© JUNGE FREIHEIT Verlag GmbH & Co.  www.jungefreiheit.de  34/11 / 19. August 2011

CD: Beethoven
Metallischer Anschlag
Jens Knorr

Muß es sein? Es muß sein! Den Aufnahmen aller 32 Klaviersonaten von Beethoven durch Schnabel und Kempff, Brendel und Barenboim, Judina und Nikolajewa und all die anderen hat der luxemburgische Pianist Jean Muller die seine hinzugefügt, und die stellt sich als für den Hörer ebenso notwendig heraus, wie sie dem Aufführenden notwendig gewesen sein muß.

Muller, 1979 in Luxemburg geboren, erhielt den ersten Klavierunterricht mit sechs Jahren am Konservatorium seiner Heimatstadt, 1995 ein wegen ausgezeichneter Studienergebnisse gewährtes Auslandssemester an der staatlichen Musikakademie Riga in der Klasse von Teofíls Bikís. Er studierte in Brüssel, Paris und München bei Evgeni Moguilevski, Eugen Indjic, Gerhard Oppitz und Michael Schäfer. Sein Vater und Mentor Gary Muller ist Professor für Klavier am Konservatorium Luxemburg. In der nächsten Spielzeit wird Muller im Rahmen des Zyklus CAMERATA – organisiert von den Solistes Européens in Kooperation mit den Soirées de Luxembourg – „artist in residence“ an der Philharmonie Luxemburg.

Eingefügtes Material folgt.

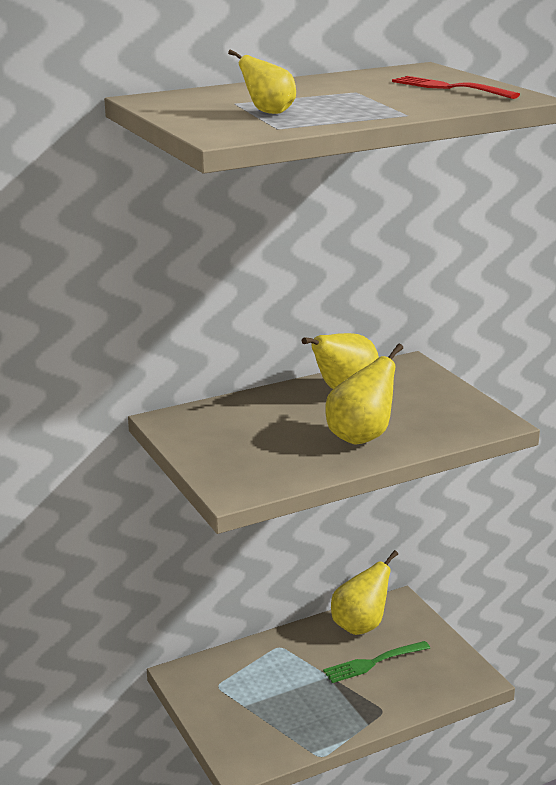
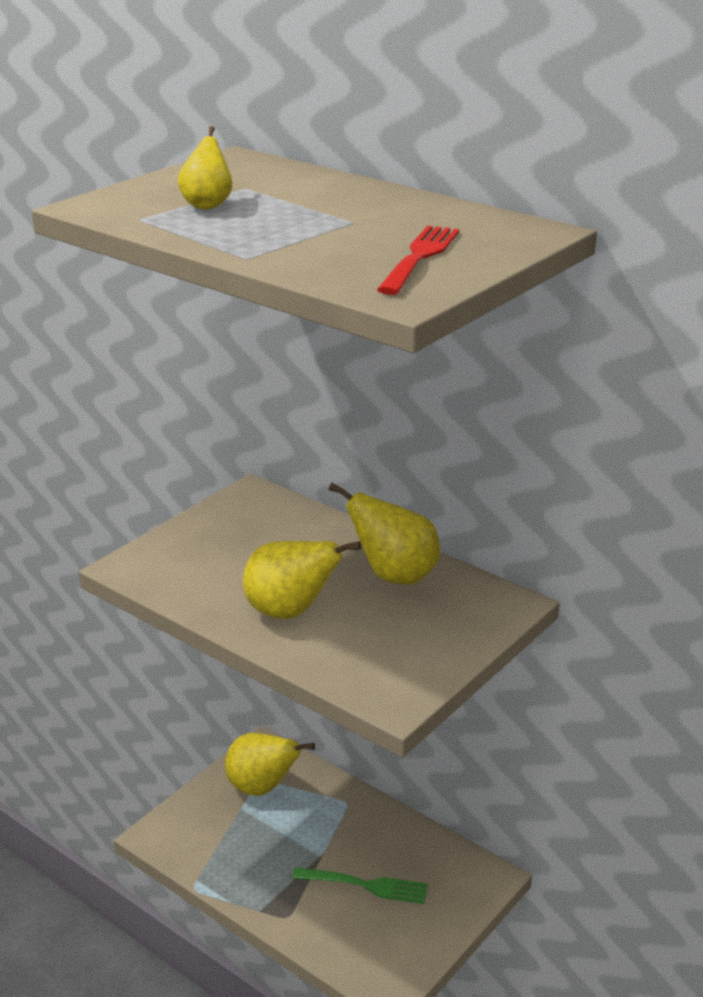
camera: 65 degrees right, 5 degrees up
(361, 626) = (423, 855): yellow pear -> yellow pear (262, 788)
(374, 662) = (364, 885): green fork -> green fork turned 150 degrees clockwise

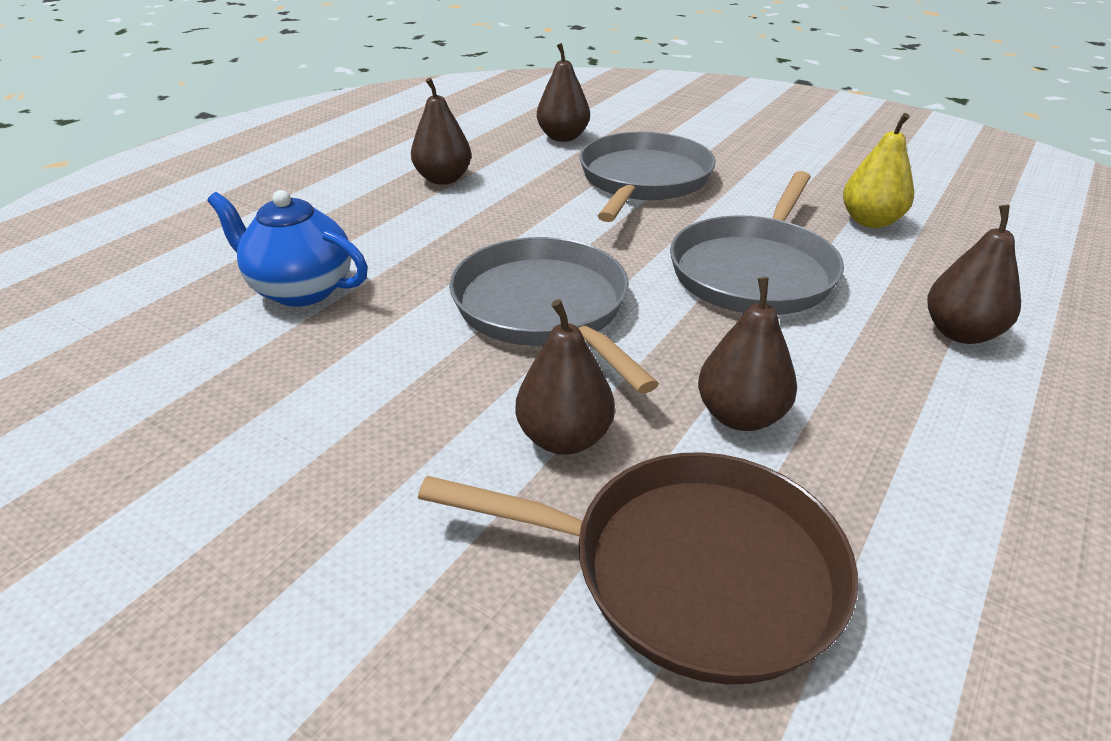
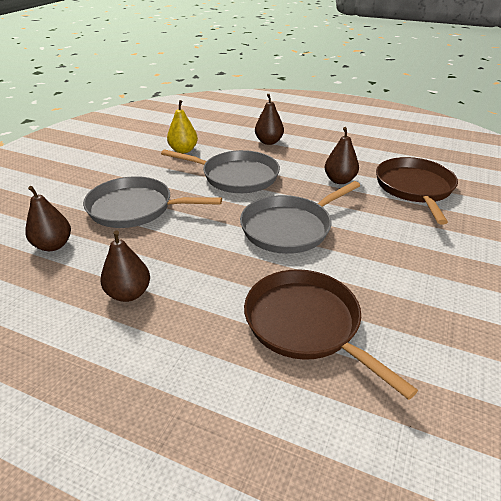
camera: 100 degrees left, 0 degrees up
(300, 289) = (306, 324): blue teapot -> brown pan
(564, 438) = (375, 214): brown pear -> none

Die CDs dokumentieren eine Reihe von acht Solokonzerten zwischen Herbst 2007 und Frühjahr 2009 im Centre des Arts Pluriels d’Ettelbruck, ohne daß, soweit zu hören, die je verschiedene Tagesform des Pianisten nachträglich tontechnisch camoufliert worden wäre. Die Rückwendung zur Live-Aufnahme – nicht zu verwechseln mit einer Montage mehrerer Konzerte, die dann als ein Mitschnitt ausgegeben wird – und Abwendung von der aseptischen Studioaufnahme scheint bei vielen der Jungen Programm. Sie wollen Unmittelbarkeit wiedergewinnen, den Vorgang des Produzierens im Produzierten bewahren. Fehlgriffe sind Späne, die fallen, wo gehobelt wird.

Mullers Hobeln hat Beethovenschen Körper. Sein Spiel ist weder Vorüberschreiten am Denkmal, dessen Sprache die der Hieroglyphen ist, noch Denkmalssturz, weder heilige Handlung noch Dekonstruktion. Der Interpret verfertigt seine Gedanken nicht beim Spielen, sondern gibt die gefundenen weiter. Eigensinn und Freiheiten, die er sich nimmt, wiewohl nicht immer einsichtig, erscheinen immer als Vorschläge kenntlich und nie mit usurpatorischem Anspruch der Komposition aufgezwungen.

Mullers großartig unabgeklärtes Spiel, mit hartem, metallischem Anschlag, der bisweilen furztrocken oder drahtig sein kann, kommt vor allem den späten Sonaten zugute, jenen maßlosen Arbeiten im Bergwerk der Kontrapunktik und freien Improvisation, wie aus einem Steinbruch an Ideen herausgesprengt, aus dem sich die Nachfolgenden noch über mehr als ein Jahrhundert lang bedienen sollten. Doch im Vergleich von Mullers Spiel mit dem der Großen – etwa der rätselvollen Sonate Op. 111, mit dem unergründlich durchsichtigen von Anatol Ugorski – wird das Unfertige offenbar, das ein Versprechen ist.

Vielleicht braucht es nicht viel mehr als die 32 Beethoven-Sonaten für ein Pianistenleben, wohl aber ein Pianistenleben für diese Sonaten. Muller hat seine pianistische Biographie mit ihnen kurzgeschlossen. Was sie noch werden könnten, das klingt in seinem Spiel längst auf. Man legt seine Einspielung nach einmal Hören noch lange nicht zu dem übrigen.